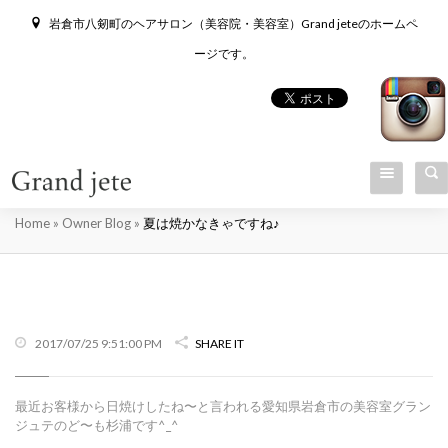
岩倉市八剱町のヘアサロン（美容院・美容室）Grand jeteのホームペ
ージです。
夏は焼かなきゃですね♪
Home
»
Owner Blog
»
夏は焼かなきゃですね♪
2017/07/25 9:51:00 PM
SHARE IT
最近お客様から日焼けしたね〜と言われる愛知県岩倉市の美容室グラン
ジュテのど〜も杉浦です^_^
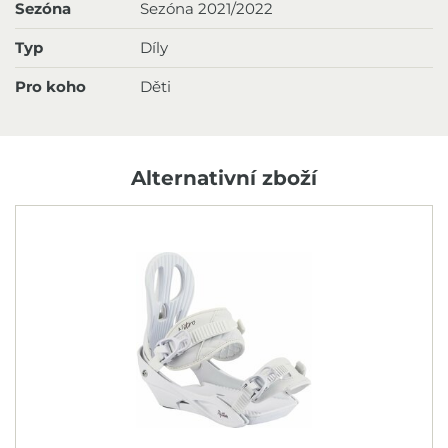
Sezóna
Sezóna 2021/2022
Typ
Díly
Pro koho
Děti
Alternativní zboží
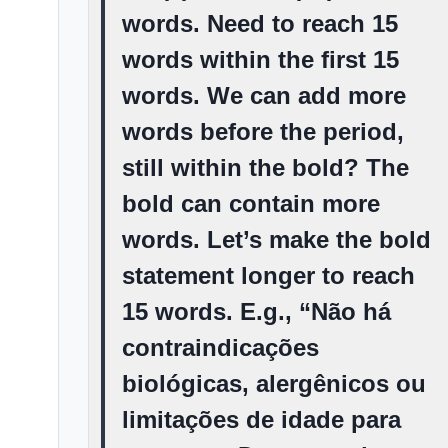
words. Need to reach 15
words within the first 15
words. We can add more
words before the period,
still within the bold? The
bold can contain more
words. Let’s make the bold
statement longer to reach
15 words. E.g., “
Não há
contraindicações
biológicas, alergênicos ou
limitações de idade para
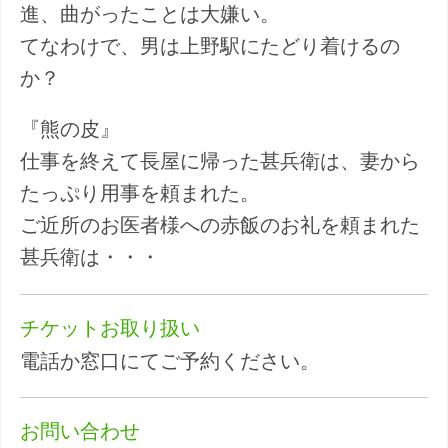
進、曲がったことは大嫌い。
てなわけで、男は上野駅にたどり着けるの
か？
『熊の皮』
仕事を終えて長屋に帰った甚兵衛は、妻から
たっぷり用事を頼まれた。
ご近所のお医者様への赤飯のお礼を頼まれた
甚兵衛は・・・
チケットお取り扱い
電話か窓口にてご予約ください。
お問い合わせ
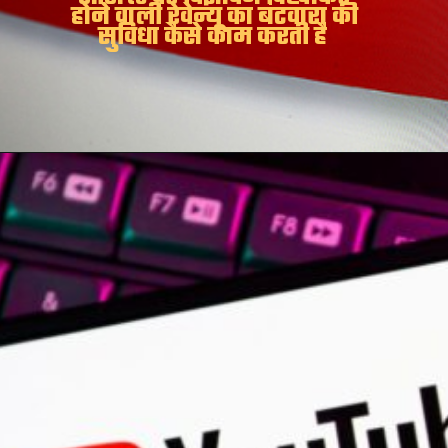
होने वाली रेवेन्यू का बंटवारा की
सुविधा कैसे काम करती है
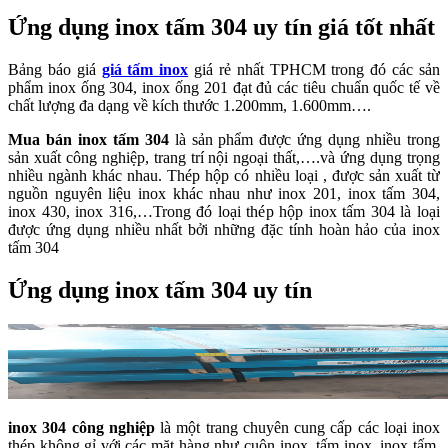
Ứng dụng inox tấm 304 uy tín giá tốt nhất
Bảng báo giá
giá tấm inox
giá rẻ nhất TPHCM trong đó các sản
phẩm inox ống 304, inox ống 201 đạt đủ các tiêu chuẩn quốc tế về
chất lượng đa dạng về kích thước 1.200mm, 1.600mm….
Mua bán inox tấm 304
là sản phẩm được ứng dụng nhiều trong
sản xuất công nghiệp, trang trí nội ngoại thất,….và ứng dụng trọng
nhiều ngành khác nhau. Thép hộp có nhiều loại , được sản xuất từ
nguồn nguyên liệu inox khác nhau như inox 201, inox tấm 304,
inox 430, inox 316,…Trong đó loại thép hộp inox tấm 304 là loại
được ứng dụng nhiều nhất bởi những đặc tính hoàn hảo của inox
tấm 304
Ứng dụng inox tấm 304 uy tín
inox 304 công nghiệp
là một trang chuyên cung cấp các loại inox
thép không gỉ với các mặt hàng như cuộn inox, tấm inox, inox tấm,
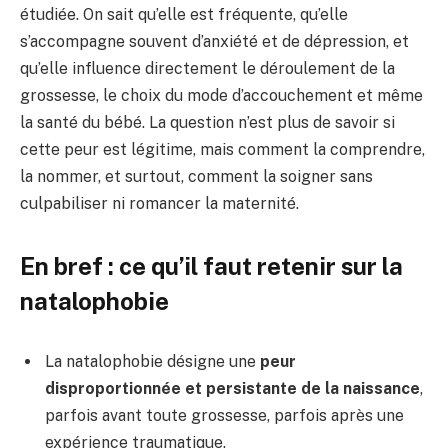
étudiée. On sait qu’elle est fréquente, qu’elle
s’accompagne souvent d’anxiété et de dépression, et
qu’elle influence directement le déroulement de la
grossesse, le choix du mode d’accouchement et même
la santé du bébé. La question n’est plus de savoir si
cette peur est légitime, mais comment la comprendre,
la nommer, et surtout, comment la soigner sans
culpabiliser ni romancer la maternité.
En bref : ce qu’il faut retenir sur la
natalophobie
La natalophobie désigne une
peur
disproportionnée et persistante de la naissance
,
parfois avant toute grossesse, parfois après une
expérience traumatique.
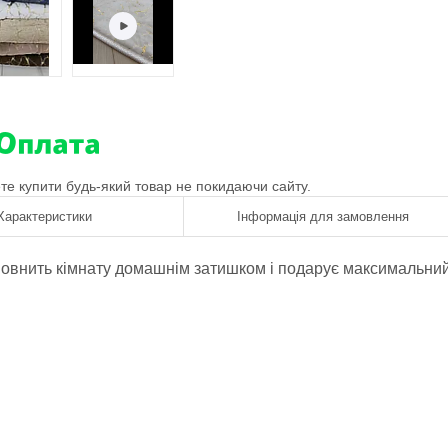
ете купити будь-який товар не покидаючи сайту.
Характеристики
Інформація для замовлення
наповнить кімнату домашнім затишком і подарує максимальни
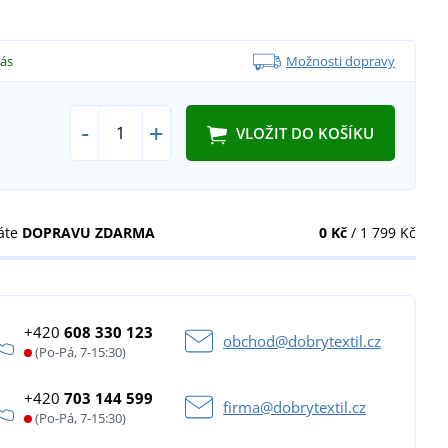
vás
Možnosti dopravy
-
+
VLOŽIT DO KOŠÍKU
áte
DOPRAVU ZDARMA
0 Kč
/ 1 799 Kč
+420
608 330 123
obchod@dobrytextil.cz
(Po-Pá, 7-15:30)
+420
703 144 599
firma@dobrytextil.cz
(Po-Pá, 7-15:30)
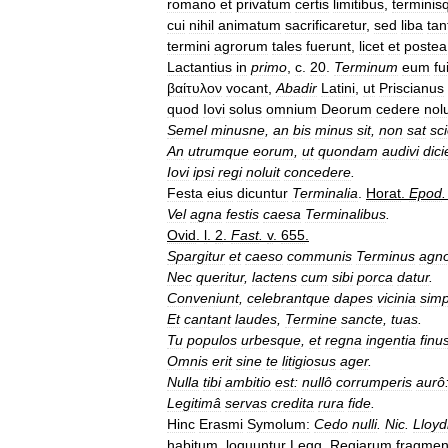
romano
et
privatum
certis
limitibus
,
terminis
cui
nihil
animatum
sacrificaretur
,
sed
liba
ta
termini
agrorum
tales
fuerunt
,
licet
et
postea
Lactantius
in
primo
,
c
.
20
.
Terminum
eum
fu
βαίτυλον
vocant
,
Abadir
Latini
,
ut
Priscianus
quod
Iovi
solus
omnium
Deorum
cedere
nolu
Semel
minusne
,
an
bis
minus
sit
,
non
sat
sc
An
utrumque
eorum
,
ut
quondam
audivi
dici
Iovi
ipsi
regi
noluit
concedere
.
Festa
eius
dicuntur
Terminalia
.
Horat
.
Epod
Vel
agna
festis
caesa
Terminalibus
.
Ovid
.
l
.
2
.
Fast
.
v
.
655
.
Spargitur
et
caeso
communis
Terminus
agno
Nec
queritur
,
lactens
cum
sibi
porca
datur
.
Conveniunt
,
celebrantque
dapes
vicinia
simp
Et
cantant
laudes
,
Termine
sancte
,
tuas
.
Tu
populos
urbesque
,
et
regna
ingentia
finu
Omnis
erit
sine
te
litigiosus
ager
.
Nulla
tibi
ambitio
est:
nullô
corrumperis
aurô
Legitimâ
servas
credita
rura
fide
.
Hinc
Erasmi
Symolum:
Cedo
nulli
.
Nic
.
Lloyd
habitum
,
loquuntur
Legg
.
Regiarum
fragmen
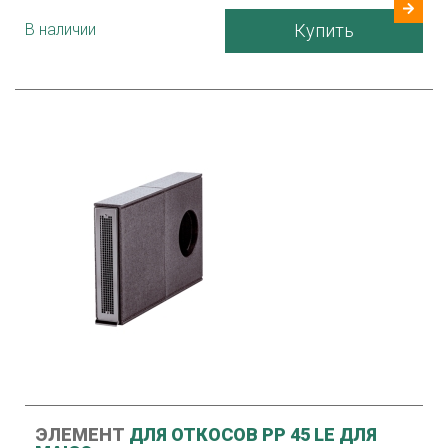
В наличии
Купить
ЭЛЕМЕНТ
ДЛЯ ОТКОСОВ PP 45 LE ДЛЯ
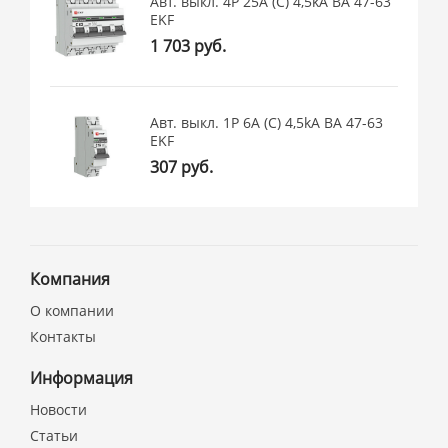
Авт. выкл. 4P 25А (C) 4,5kA ВА 47-63
EKF
1 703 руб.
Авт. выкл. 1P 6А (C) 4,5kA ВА 47-63
EKF
307 руб.
Компания
О компании
Контакты
Информация
Новости
Статьи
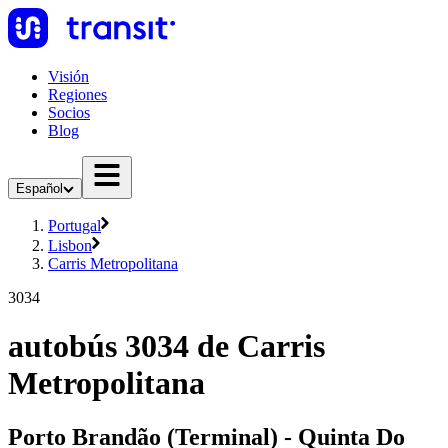
Visión
Regiones
Socios
Blog
Español
Portugal
Lisbon
Carris Metropolitana
3034
autobús 3034 de Carris
Metropolitana
Porto Brandão (Terminal) - Quinta Do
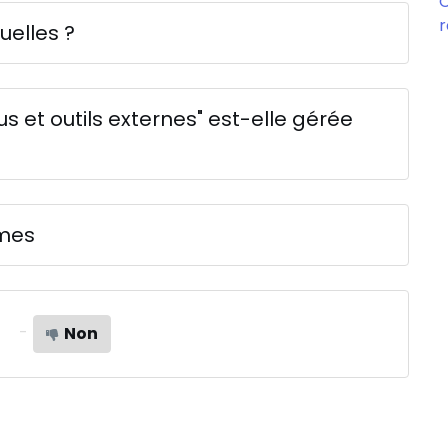
C
r
uelles ?
 et outils externes" est-elle gérée
èmes
Non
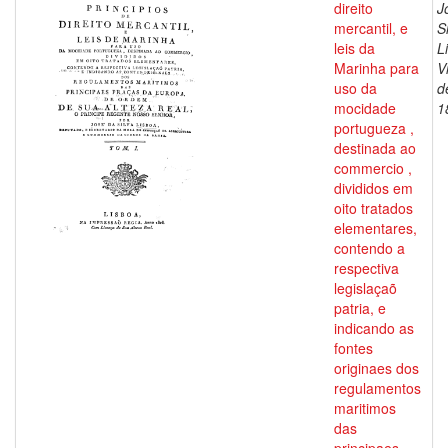
direito
J
mercantil, e
S
leis da
L
Marinha para
V
uso da
d
mocidade
1
portugueza ,
destinada ao
commercio ,
divididos em
oito tratados
elementares,
contendo a
respectiva
legislaçaõ
patria, e
indicando as
fontes
originaes dos
regulamentos
maritimos
das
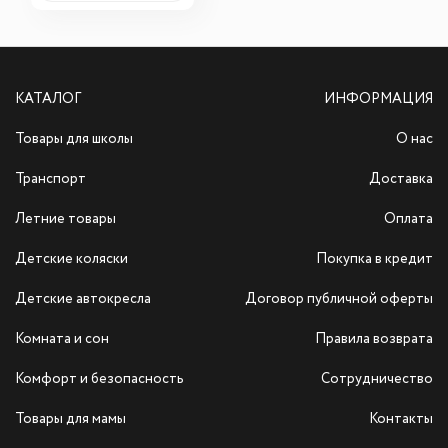
КАТАЛОГ
ИНФОРМАЦИЯ
Товары для школы
О нас
Транспорт
Доставка
Летние товары
Оплата
Детские коляски
Покупка в кредит
Детские автокресла
Договор публичной оферты
Комната и сон
Правила возврата
Комфорт и безопасность
Сотрудничество
Товары для мамы
Контакты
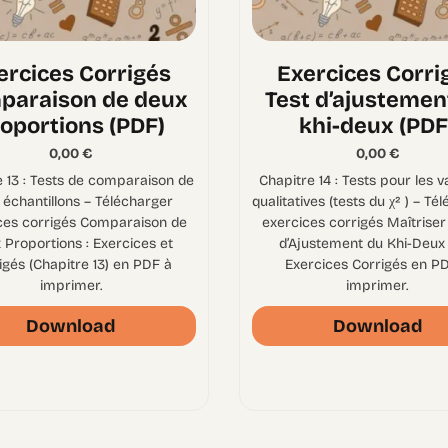
ercices Corrigés
Exercices Corri
paraison de deux
Test d’ajustemen
oportions (PDF)
khi-deux (PDF
0,00
€
0,00
€
e 13 : Tests de comparaison de
Chapitre 14 : Tests pour les v
 échantillons – Télécharger
qualitatives (tests du χ² ) – Té
ces corrigés Comparaison de
exercices corrigés Maîtriser 
 Proportions : Exercices et
d’Ajustement du Khi-Deux (
igés (Chapitre 13) en PDF à
Exercices Corrigés en P
imprimer.
imprimer.
Download
Download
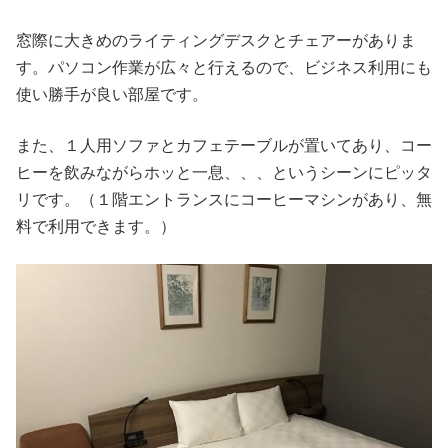
窓際に大きめのライティングデスクとチェアーがありま
す。パソコン作業が広々と行えるので、ビジネス利用にも
使い勝手が良い部屋です。
また、１人用ソファとカフェテーブルが置いてあり、コー
ヒーを飲みながらホッと一息、、、というシーンにピッタ
リです。（１階エントランスにコーヒーマシンがあり、無
料で利用できます。）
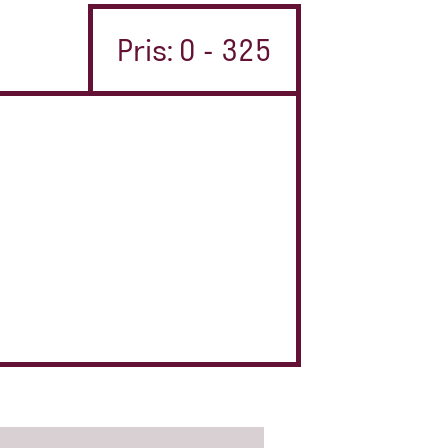
Pris: 0 - 325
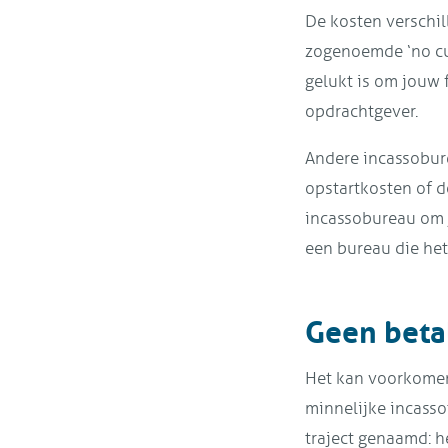
De kosten verschi
zogenoemde ‘no cur
gelukt is om jouw
opdrachtgever.
Andere incassobure
opstartkosten of d
incassobureau om je
een bureau die het 
Geen beta
Het kan voorkomen 
minnelijke incasso
traject genaamd: he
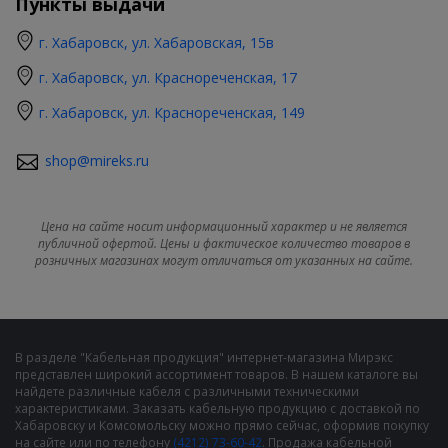
Пункты выдачи
г. Хабаровск, ул. Хабаровская, 15в
г. Хабаровск, ул. Краснореченская, 17
г. Хабаровск, ул. Краснореченская, 149
shop@mireks.ru
Цена на сайте носит информационный характер и не является
публичной офертой. Цены и фактическое количество товаров в
розничных магазинах могут отличаться от указанных на сайте.
В разделе "Кабельная продукция" интернет-магазина Мирэкс
представлен широкий ассортимент товаров. В нашем каталоге вы
найдете различные кабеля с различными техническими
характеристиками. Заказать кабельную продукцию с доставкой по
Хабаровску и Комсомольску можно прямо сейчас, оформив покупку
на сайте или по телефону
(4212) 73-60-42
. Продажа кабельной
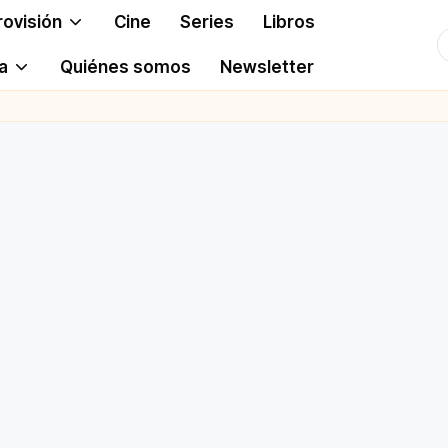
rovisión
Cine
Series
Libros
T
a
Quiénes somos
Newsletter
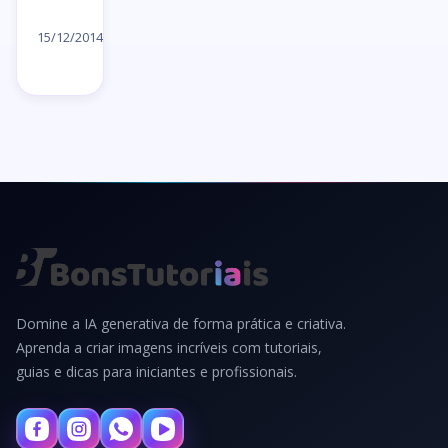
Ler
artigo
15/12/2014
→
Domine a IA generativa de forma prática e criativa.
Aprenda a criar imagens incríveis com tutoriais,
guias e dicas para iniciantes e profissionais.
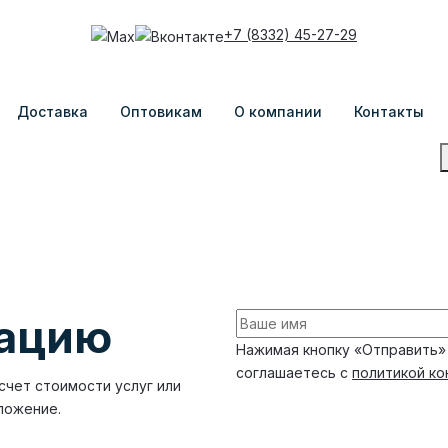
+7 (8332) 45-27-29
Доставка
Оптовикам
О компании
Контакты
тацию
Нажимая кнопку «Отправить»
соглашаетесь с
политикой к
счет стоимости услуг или
ложение.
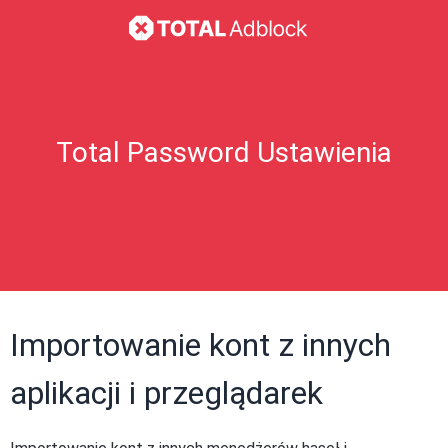
Total Password Ustawienia
Importowanie kont z innych
aplikacji i przeglądarek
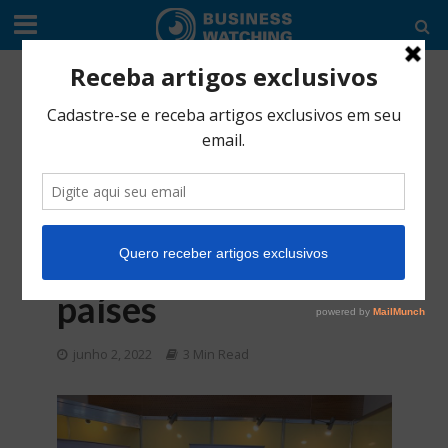
AGRONEGÓCIO
•
CULTURA EMPREENDEDORA
•
INDÚSTRIA
Brasil e Uruguai se
unem para estimular
negócios da
Cannabis entre os
países
junho 2, 2022
3 Min Read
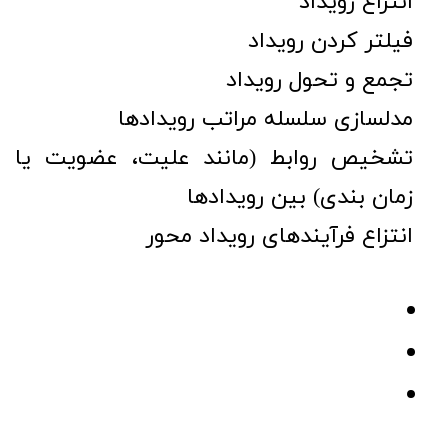
انتزاع رویداد
فیلتر کردن رویداد
تجمع و تحول رویداد
مدلسازی سلسله مراتب رویدادها
تشخیص روابط (مانند علیت، عضویت یا
زمان بندی) بین رویدادها
انتزاع فرآیندهای رویداد محور
.
.
.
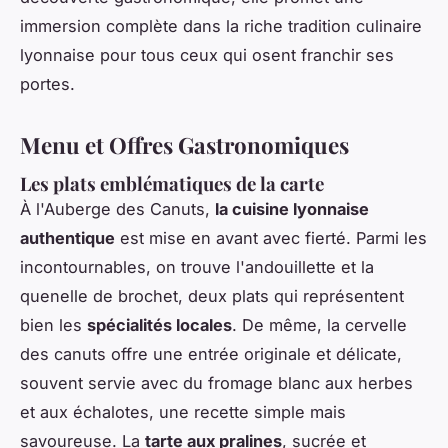
immersion complète dans la riche tradition culinaire
lyonnaise pour tous ceux qui osent franchir ses
portes.
Menu et Offres Gastronomiques
Les plats emblématiques de la carte
À l'Auberge des Canuts,
la cuisine lyonnaise
authentique
est mise en avant avec fierté. Parmi les
incontournables, on trouve l'andouillette et la
quenelle de brochet, deux plats qui représentent
bien les
spécialités locales
. De même, la cervelle
des canuts offre une entrée originale et délicate,
souvent servie avec du fromage blanc aux herbes
et aux échalotes, une recette simple mais
savoureuse. La
tarte aux pralines
, sucrée et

⁂

Request:
Copy every line of the entries in which "nghiệp" can be found.

Exercise answer:
sản xuất công nghiệp, trang trí nội ngoại thất,….và ứng dụng trọng
inox 304 công nghiệp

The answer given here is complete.